Primeiro, embora seja verdade que a maioria dos americanos tem seguro por meio do Medicare, do Medicaid e de cobertura baseada no emprego, isso não significa que apenas os atuais não segurados se beneficiam de um programa que garante tratamento acessível. Talvez você tenha boa cobertura hoje, mas o que acontecerá se for demitido ou se seu empregador falir, ou se cancelar seu programa de seguro? E se você quiser mudar de emprego por qualquer motivo, mas não encontrar um novo emprego que tenha seguro?

A questão é que o sistema anterior ao Obamacare colocou muitos americanos sob o risco constante de ficar sem seguro, muitos mais do que o número de não segurados em qualquer momento, e outros milhões em liberdade de emprego limitada. Por isso a reforma da saúde ajuda uma parcela muito maior da população do que os atualmente não segurados --e esses beneficiários têm parentes e amigos. Esta não é uma política voltada para uma pequena minoria.

Segundo, sempre que alguém diz que Obama deveria ter-se concentrado na economia, minha pergunta é: o que você quer dizer com isso? Ele deveria ter tentado um estímulo maior? Eu diria que sim, mas essa luta aconteceu nos primeiros meses de seu governo, antes que começasse o impulso para a reforma da saúde. Depois disso, e especialmente depois de 2010, a oposição republicana de terra-arrasada matou praticamente todas as políticas econômicas que ele propôs. Você acha que teria sido diferente sem a reforma da saúde? Sério?
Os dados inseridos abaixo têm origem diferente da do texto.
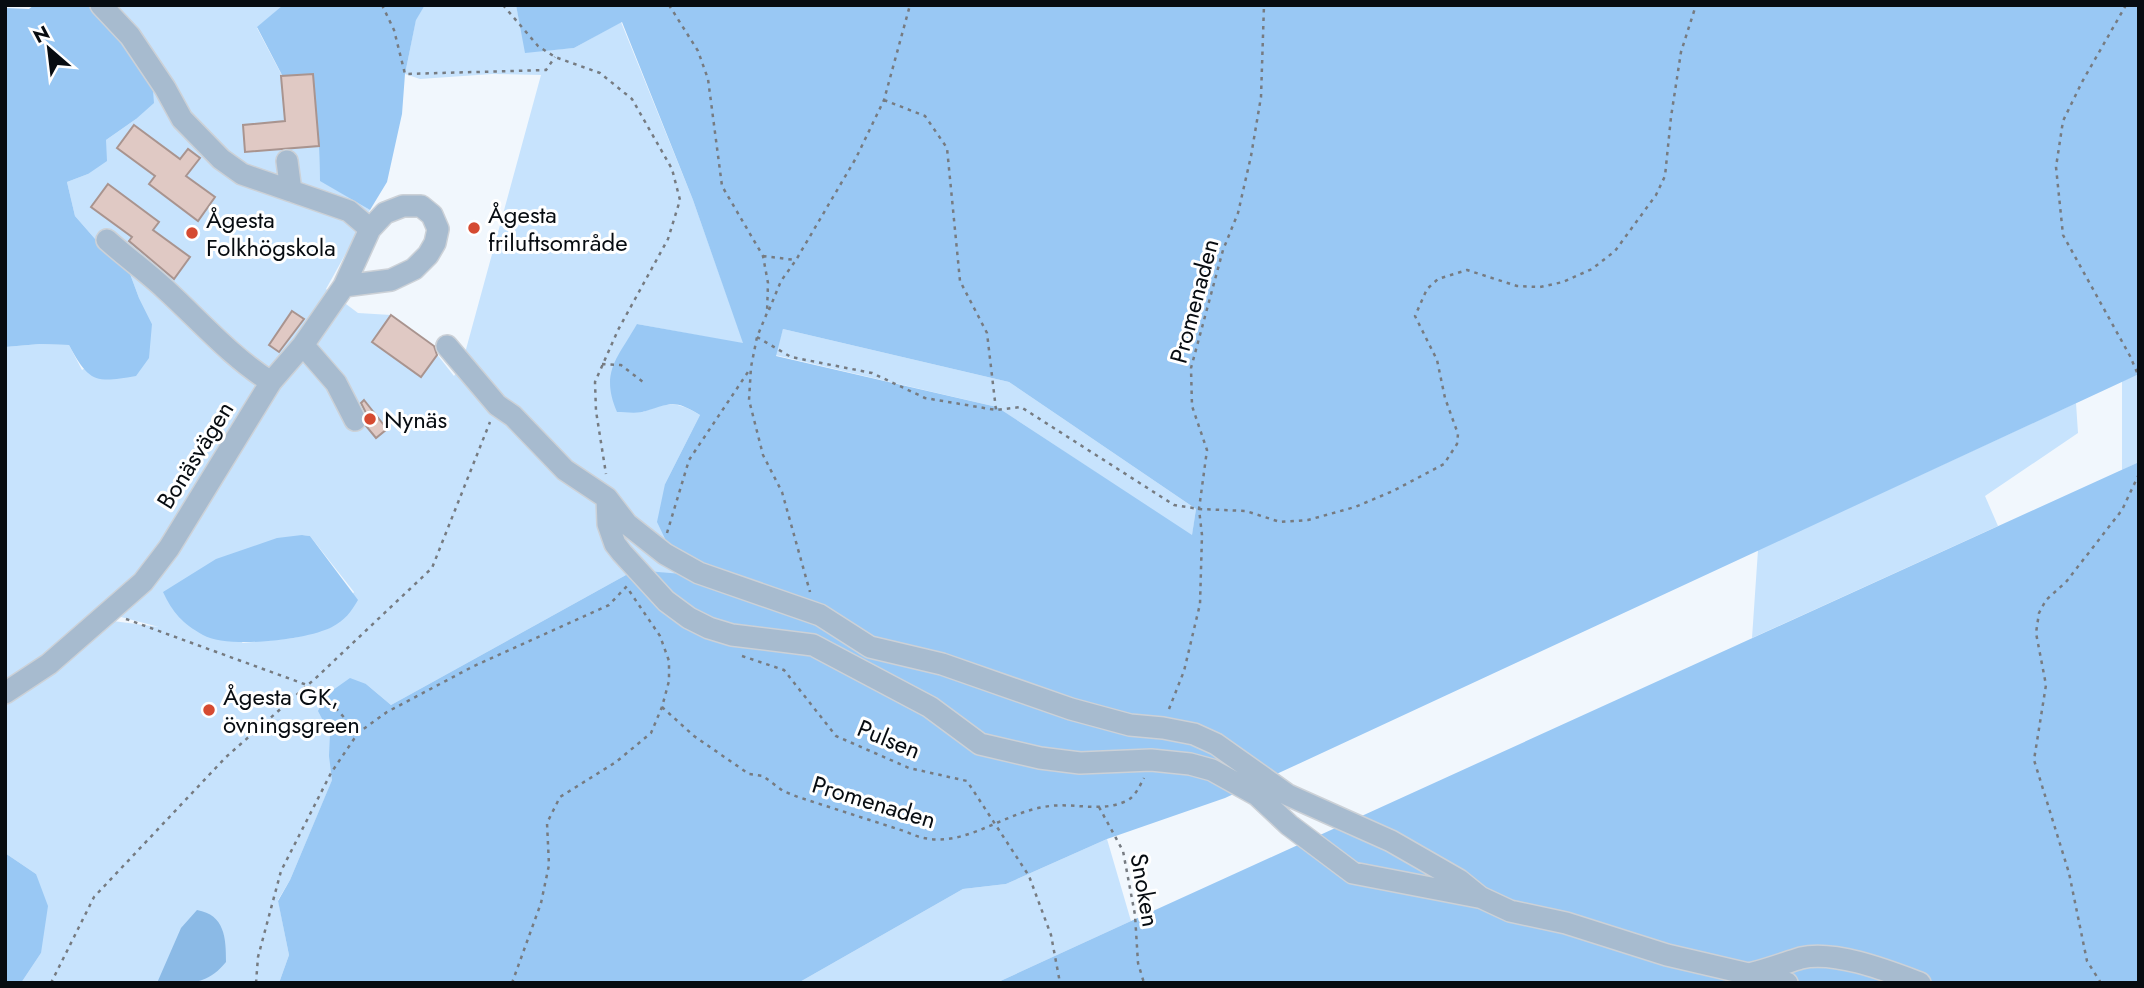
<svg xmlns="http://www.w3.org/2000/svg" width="2144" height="988" viewBox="0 0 2144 988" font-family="Jost,sans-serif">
	<rect width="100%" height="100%" fill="#f1f7fd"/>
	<path fill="#c7e3fd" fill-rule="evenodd" d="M93,5H283L257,28L319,146L320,180L370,210L326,289L358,313L391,315L432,348L454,376L462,364L541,75L492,74L420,79L405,74L416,19L425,5H516L526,52L574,48L621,22L693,200L744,344L637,324L643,412C668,402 677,401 700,415L665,484L683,575L635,570L391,705L366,684L339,764L290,880L278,900L289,955L279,983H21L41,953L36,874L5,853V700L113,621L159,627L102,612L5,685V347L40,344L69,345L82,370L152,324L139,298L126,263L96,240L75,216L67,182L88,174L106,140L136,119ZM302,535L310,536L354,592L329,628L294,638L242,643Z
		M783,329L1009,382L1196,509L1192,536L997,407L775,355Z
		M2139,374V462L2122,470V381Z
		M2076,403L2078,433L1985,496L1998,526L1752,638L1758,550Z
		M1107,839L1131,921L996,983H798L963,889L1006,884Z"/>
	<path fill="#99c8f4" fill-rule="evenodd" d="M34,5H93L152,78L154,103L136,119L106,140L107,161L88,174L67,182L75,216L96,240L126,263L139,298L152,324L149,358L136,376C96,383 89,383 69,345L40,344L5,347V8L29,9Z
		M283,5H425L416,20L405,74L402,114L387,182L370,210L320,181L319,146L257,27Z
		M516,5H2139V374L1225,798L1107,839L1006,884L963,889L798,983H279L289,955L278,901L290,880L332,780L329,756L330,734L318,711L326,695L350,678L366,684L391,705L635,570L682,574L657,522L665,484L700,415C675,400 672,403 646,411C637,414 626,412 617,412C600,372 617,359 637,324L743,343L693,200L622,22L574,48L525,53ZM783,329L1009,382L1196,509L1192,535L997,407L776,356Z
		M2139,462V983H996L1131,921Z
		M302,535L310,536L358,600C351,612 345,620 332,627C307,640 228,649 203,635C182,623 173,613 163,592L216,559L277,538Z
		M5,853L36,874L48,906L41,953L21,983H5Z"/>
	<path fill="#8bbae6" d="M197,910C225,915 226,938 226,962C206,987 186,983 157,983L181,928Z"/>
	<path fill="#e0c9c4" stroke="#a9948f" stroke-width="2" d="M313,74L319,146L245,152L243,125L285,121L281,76Z
		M134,125L180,159L188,149L200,158L186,176L215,197L198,221L149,184L155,176L117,148Z
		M108,184L159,222L153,230L190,257L174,279L129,241L132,237L91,207Z
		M292,311L304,319L279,352L269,345Z
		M391,315L434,346L437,355L421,377L372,342Z
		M364,400L387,429L376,438L366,426L367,415L361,403Z"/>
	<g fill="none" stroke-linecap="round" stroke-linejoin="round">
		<g stroke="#ccd1d7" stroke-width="24">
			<path id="minor" d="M101,5L130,36L165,88L182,119L221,159L242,174L349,211L370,229
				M287,161L291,191
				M107,240C126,257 147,272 165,289C200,321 231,357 271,382
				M303,345L336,383L355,420
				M447,346L497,405L513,416L565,470L607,498L627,524L665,554L699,573L820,615L870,647L942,664L1071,709L1130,725L1163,728L1194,734L1216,744L1288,795L1391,841L1459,880L1480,897L1510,911L1566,923L1667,955L1787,983
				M607,498L608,524L615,544L622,553L666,601L689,618L709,628L732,635L813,645L930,707L980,744L1040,758L1080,763L1151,760L1190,764L1212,770L1257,795L1289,825L1353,873L1478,897
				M5,693L49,664L143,582L169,548L271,382L303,345L344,286L370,229L385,213L403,206H421L432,215L438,229L435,243L428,255L414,269L391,280L344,286
				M1753,973C1769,969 1785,963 1801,958C1835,950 1888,971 1920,983"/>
		</g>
		<path stroke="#767b81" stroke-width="2.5" stroke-dasharray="3.5 5" stroke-linecap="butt" d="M382,5L394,30L405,74L546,70L555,57
			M503,5L538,46L555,57L600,73L632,99L672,169L680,200L668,239L618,330L595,382L596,411L606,474
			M669,5L698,51L708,79L722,186L763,256L768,283L767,313L757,337L751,367L749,400L763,455L782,492L810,592
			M2126,5L2082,82L2063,121L2056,167L2063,235L2130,356L2139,377
			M884,100L925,116L947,148L960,281L987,333L996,410
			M763,256L795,260
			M769,310L781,281L796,260L856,158L884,100L910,5
			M757,337L791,357L872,373L925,398L996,410L1021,407L1174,505L1199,509L1246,511L1280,522L1308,520L1355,507L1393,491L1444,464L1457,444L1458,434L1445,398L1437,360L1415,316L1427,289L1438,279L1467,270L1517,286L1540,287L1563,282L1592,269L1615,251L1656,195L1665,176L1671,117L1681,52L1696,5
			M602,364L621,365L643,382
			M667,533L689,460L750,369
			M126,619L307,685L333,705L358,733
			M742,656L784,670L836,736L909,768L967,781L1029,876L1051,935L1060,983
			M662,707L694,736L749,774L763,776L783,791L798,797L907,832C957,857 999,812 1050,806C1075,803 1100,812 1124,802C1135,798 1139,787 1144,778
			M1169,709L1184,671L1200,604L1202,535L1199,509L1207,450L1192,406L1191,368L1223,250L1238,213L1251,156L1261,97L1264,5
			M1099,807L1123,851L1135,915L1138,963L1144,983
			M51,983L94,897L226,757L318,676L432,568L490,422
			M256,983L258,957L281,871L331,773L358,733L387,712L472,667L609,605L627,586
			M512,983L541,903L549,865L547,823L560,797L616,762L651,733L662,707L669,681V661L660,636L628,589
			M2101,983L2087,961L2069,873L2034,760L2046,685L2036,633L2039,613L2046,600L2066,582L2122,510L2139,474"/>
		<use href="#minor" stroke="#a7bbcf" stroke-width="21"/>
	</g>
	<g fill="#d54a31" stroke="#fff" stroke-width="2.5">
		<circle cx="474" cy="228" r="7"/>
		<circle cx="192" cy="233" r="7"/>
		<circle cx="370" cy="419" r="7"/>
		<circle cx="209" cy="710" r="7"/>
	</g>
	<g text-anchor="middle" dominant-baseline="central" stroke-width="6" stroke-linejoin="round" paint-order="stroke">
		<g font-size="24" fill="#070c11" stroke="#fff" text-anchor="start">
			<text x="488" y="214">Ågesta<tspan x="488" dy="28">friluftsområde</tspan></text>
			<text x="206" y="219">Ågesta<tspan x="206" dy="28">Folkhögskola</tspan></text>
			<text x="384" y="419">Nynäs</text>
			<text x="223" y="696">Ågesta GK,<tspan x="223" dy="28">övningsgreen</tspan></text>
		</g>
		<g font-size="24" fill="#070c11" stroke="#fff">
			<text transform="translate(1194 301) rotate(-75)">Promenaden</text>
			<text transform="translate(195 455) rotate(-58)">Bonäsvägen</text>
			<text transform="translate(889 739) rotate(22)">Pulsen</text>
			<text transform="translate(874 802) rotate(17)">Promenaden</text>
			<text transform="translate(1145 890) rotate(80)">Snoken</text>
		</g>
	</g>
	<rect width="2144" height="988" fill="none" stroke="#070c11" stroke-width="14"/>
	<g transform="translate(49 49) rotate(332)" stroke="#ffffff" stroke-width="5" paint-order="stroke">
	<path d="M0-5L12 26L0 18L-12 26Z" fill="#070c11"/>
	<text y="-10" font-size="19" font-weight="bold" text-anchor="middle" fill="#070c11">N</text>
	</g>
</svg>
Veja, administração econômica tem a ver com substância, e não com teatro. Fazer o presidente caminhar ao redor murmurando "estou concentrado na economia" não teria conseguido nada. E eu nunca vi qualquer explicação plausível de como abandonar a reforma da saúde teria feito alguma diferença para as possibilidades políticas da política econômica.

Finalmente, precisamos perguntar qual é o objetivo de se ganhar eleições. A resposta, eu espero, é fazer o bem --não simplesmente se posicionar para vencer a próxima eleição. Em 2009-10, os democratas tiveram sua primeira chance em uma geração de fazer o que deveríamos ter feito três gerações atrás, e garantir tratamento de saúde adequado para todos os nossos cidadãos. Teria sido incrivelmente cínico não ter aproveitado essa oportunidade, e os democratas deveriam estar comemorando o fato de que eles fizeram a coisa certa.

E uma observação relacionada: se mais democratas estivessem dispostos a defender a melhor coisa que eles fizeram em décadas, em vez de fugir de sua própria conquista e implicitamente admitir que os ataques à reforma da saúde estavam certos, a política da questão poderia parecer muito diferente hoje.